We're developing a multi-tenant Splunk design using multiple server IPs rather than ports. This has worked great but we're hitting a problem now that we're introducing clustering. Here are some characteristics of the environment:
OS: RHEL6 x64
Splunk Version: 5.0.1
Indexer 1 (idx01a): Server IP 192.168.1.10, Splunk IP 192.168.1.11 (mgmt port 8089, replication port 9887)

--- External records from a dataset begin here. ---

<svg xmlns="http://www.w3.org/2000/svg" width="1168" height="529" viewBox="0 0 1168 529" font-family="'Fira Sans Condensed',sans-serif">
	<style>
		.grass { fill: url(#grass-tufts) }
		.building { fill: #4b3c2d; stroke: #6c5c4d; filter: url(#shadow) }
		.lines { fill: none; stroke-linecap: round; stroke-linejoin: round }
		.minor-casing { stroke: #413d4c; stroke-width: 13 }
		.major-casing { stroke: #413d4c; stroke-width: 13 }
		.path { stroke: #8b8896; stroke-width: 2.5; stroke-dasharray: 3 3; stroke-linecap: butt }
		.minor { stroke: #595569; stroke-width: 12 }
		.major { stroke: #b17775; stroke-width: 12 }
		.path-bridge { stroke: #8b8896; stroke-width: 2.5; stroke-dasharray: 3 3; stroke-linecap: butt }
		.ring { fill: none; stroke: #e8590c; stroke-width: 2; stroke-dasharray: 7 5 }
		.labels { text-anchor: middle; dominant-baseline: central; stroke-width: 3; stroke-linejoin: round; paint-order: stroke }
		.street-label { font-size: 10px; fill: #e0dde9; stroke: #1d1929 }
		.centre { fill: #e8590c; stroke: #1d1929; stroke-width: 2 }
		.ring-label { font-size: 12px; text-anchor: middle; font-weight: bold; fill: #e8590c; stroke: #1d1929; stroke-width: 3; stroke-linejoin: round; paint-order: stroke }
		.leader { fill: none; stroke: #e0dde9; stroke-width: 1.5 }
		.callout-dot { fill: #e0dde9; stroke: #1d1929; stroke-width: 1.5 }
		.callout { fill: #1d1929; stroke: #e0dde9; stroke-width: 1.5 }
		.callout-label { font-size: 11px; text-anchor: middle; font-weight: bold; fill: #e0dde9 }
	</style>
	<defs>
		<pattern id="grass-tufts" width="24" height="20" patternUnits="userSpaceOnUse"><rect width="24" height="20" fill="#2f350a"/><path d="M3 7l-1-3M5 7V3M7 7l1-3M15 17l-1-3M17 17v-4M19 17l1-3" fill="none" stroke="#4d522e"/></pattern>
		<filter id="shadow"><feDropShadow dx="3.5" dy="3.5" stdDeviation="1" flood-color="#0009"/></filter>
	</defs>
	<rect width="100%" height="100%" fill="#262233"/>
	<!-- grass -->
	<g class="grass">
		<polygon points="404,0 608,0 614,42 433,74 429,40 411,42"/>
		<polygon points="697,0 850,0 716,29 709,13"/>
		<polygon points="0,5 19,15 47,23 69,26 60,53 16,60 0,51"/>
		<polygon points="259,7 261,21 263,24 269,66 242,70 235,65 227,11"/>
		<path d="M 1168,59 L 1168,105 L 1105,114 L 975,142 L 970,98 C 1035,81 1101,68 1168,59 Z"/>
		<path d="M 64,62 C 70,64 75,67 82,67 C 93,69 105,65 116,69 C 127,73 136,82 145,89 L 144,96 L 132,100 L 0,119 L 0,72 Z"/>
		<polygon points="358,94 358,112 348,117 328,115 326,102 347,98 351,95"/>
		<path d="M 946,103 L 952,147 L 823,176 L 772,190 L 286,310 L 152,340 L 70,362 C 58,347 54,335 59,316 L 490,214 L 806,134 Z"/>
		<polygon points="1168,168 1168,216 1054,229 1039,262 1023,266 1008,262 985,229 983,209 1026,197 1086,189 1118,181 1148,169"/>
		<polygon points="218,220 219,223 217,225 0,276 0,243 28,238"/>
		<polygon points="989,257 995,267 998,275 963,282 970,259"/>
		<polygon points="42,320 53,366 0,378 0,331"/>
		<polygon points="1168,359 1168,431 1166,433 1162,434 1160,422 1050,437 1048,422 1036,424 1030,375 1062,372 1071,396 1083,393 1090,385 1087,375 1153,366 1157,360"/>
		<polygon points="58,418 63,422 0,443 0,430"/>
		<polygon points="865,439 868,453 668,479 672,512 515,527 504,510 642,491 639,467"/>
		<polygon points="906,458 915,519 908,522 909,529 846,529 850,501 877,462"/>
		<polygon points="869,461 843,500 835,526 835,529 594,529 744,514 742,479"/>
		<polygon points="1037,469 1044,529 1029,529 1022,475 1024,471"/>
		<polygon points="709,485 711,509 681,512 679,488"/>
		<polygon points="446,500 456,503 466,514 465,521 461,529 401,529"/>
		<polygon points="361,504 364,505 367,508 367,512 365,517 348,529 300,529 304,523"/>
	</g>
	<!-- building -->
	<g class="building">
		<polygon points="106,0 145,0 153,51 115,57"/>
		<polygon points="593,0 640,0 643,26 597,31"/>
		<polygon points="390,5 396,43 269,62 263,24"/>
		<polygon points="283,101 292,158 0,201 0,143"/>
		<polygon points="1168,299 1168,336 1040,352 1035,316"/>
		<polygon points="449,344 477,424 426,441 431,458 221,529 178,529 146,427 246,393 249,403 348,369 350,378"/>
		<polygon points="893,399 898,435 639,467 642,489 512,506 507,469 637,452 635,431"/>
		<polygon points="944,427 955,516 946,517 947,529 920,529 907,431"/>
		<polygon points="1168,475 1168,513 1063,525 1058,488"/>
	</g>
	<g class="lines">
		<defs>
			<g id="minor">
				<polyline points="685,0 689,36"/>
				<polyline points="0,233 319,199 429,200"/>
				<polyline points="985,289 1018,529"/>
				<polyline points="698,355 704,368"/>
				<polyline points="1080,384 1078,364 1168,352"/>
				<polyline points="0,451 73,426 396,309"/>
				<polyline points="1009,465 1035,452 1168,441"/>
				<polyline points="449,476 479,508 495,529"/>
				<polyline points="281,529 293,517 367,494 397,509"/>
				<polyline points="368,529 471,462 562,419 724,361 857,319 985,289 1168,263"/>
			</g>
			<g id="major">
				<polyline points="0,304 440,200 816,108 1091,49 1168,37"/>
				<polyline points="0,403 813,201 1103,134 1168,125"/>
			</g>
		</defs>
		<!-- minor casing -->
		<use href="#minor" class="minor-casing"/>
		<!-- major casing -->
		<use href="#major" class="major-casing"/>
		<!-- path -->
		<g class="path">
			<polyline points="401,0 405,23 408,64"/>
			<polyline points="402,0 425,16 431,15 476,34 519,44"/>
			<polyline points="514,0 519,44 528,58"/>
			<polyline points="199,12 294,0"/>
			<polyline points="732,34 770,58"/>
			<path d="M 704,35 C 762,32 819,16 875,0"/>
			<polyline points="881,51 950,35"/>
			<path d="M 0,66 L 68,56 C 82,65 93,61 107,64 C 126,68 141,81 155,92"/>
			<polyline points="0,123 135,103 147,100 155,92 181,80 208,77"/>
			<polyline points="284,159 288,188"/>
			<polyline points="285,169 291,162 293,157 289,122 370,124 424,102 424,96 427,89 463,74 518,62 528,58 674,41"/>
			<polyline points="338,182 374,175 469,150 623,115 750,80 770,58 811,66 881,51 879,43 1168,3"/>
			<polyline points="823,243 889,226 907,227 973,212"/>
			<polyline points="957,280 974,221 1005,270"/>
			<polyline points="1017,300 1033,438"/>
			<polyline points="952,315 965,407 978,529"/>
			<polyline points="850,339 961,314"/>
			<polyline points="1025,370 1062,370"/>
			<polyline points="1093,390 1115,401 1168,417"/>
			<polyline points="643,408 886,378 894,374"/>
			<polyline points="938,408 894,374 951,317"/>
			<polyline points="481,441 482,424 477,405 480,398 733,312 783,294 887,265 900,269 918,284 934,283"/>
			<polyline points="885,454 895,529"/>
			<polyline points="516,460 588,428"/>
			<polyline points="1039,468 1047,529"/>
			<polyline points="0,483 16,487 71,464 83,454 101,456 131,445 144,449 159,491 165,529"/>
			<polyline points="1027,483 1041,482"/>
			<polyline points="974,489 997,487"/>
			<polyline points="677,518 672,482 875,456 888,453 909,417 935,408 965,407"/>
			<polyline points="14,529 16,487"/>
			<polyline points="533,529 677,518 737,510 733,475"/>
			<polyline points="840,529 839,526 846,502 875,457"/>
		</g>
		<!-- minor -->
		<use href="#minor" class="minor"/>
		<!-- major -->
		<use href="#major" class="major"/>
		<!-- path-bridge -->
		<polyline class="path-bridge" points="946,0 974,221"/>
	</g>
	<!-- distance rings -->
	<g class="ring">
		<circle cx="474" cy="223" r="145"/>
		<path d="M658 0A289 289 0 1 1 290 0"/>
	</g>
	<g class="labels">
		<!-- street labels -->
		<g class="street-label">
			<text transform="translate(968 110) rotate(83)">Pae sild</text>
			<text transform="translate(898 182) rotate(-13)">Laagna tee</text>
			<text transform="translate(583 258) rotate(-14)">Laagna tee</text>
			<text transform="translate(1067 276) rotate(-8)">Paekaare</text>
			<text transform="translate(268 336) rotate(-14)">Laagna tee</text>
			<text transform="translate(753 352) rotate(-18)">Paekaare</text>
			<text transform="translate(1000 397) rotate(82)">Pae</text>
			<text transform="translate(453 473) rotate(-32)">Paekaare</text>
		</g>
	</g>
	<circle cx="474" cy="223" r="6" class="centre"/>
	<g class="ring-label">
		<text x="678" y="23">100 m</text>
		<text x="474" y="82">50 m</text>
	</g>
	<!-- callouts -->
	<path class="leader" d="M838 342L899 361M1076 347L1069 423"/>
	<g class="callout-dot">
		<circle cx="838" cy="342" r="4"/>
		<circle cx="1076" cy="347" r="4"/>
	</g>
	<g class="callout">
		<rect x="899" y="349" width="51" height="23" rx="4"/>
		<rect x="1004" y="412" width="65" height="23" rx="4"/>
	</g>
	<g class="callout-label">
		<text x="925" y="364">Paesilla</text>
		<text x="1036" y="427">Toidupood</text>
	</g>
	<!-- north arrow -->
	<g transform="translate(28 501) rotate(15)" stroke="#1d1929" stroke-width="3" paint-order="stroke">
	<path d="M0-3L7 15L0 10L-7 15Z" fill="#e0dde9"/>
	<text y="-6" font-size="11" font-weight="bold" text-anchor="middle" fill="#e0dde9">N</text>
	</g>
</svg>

Indexer 2 (idx01b): Server IP 192.168.1.20, Splunk IP 192.168.1.21 (mgmt port 8089, replication port 9887)
Cluster Master (mst01a): Server IP 192.168.1.30, Splunk IP 192.168.1.31 (mgmt port 8089)
To be clear, each of these instances runs on a different host but we expect to run multiple masters on a single host and multiple indexers on a single host to meet flexibility and security goals. When indexer 1 is configured to point to the master, messages like this are generated on the master:
01-23-2013 12:09:36.724 -0600 INFO ClusterMasterPeerHandler - Add peer info replication_address=192.168.1.10 forwarder_address= search_address= mgmtPort=8089 rawPort=9887 useSSL=false forwarderPort=0 forwarderPortUseSSL=true serverName=idx01a.example.com activeBundleId=9a21b27018937a8e281212a39f2b262f status=Up type=Initial-Add baseGen=0 01-23-2013 12:09:36.725 -0600 ERROR ClusterMasterPeerHandler - Cannot add peer=192.168.1.10 mgmtport=8089 (reason: send failure peer=https://192.168.1.10:8089 rc=2)
Note that the master is trying to send traffic to the server IP rather than the Splunk IP. On the indexers, we've set the HOSTNAME and SPLUNK_BINDIP variables in splunk-launch.conf as well as the mgmtHostPort in web.conf and serverName in server.conf. It looks like the indexer is either telling the master about its "real" hostname, or the master assumes that indexer traffic should be returned to the IP where it originated, regardless of hostname.
We're early enough in implementation that we could abandon the multiple IP design in favor of a single IP, multiple port approach (I confirmed that the cluster forms properly with this approach) but there are several benefits to the current design. Are there any known workarounds for this behavior or is our best bet to redesign around a single IP per host (are we likely to hit other problems down the road)?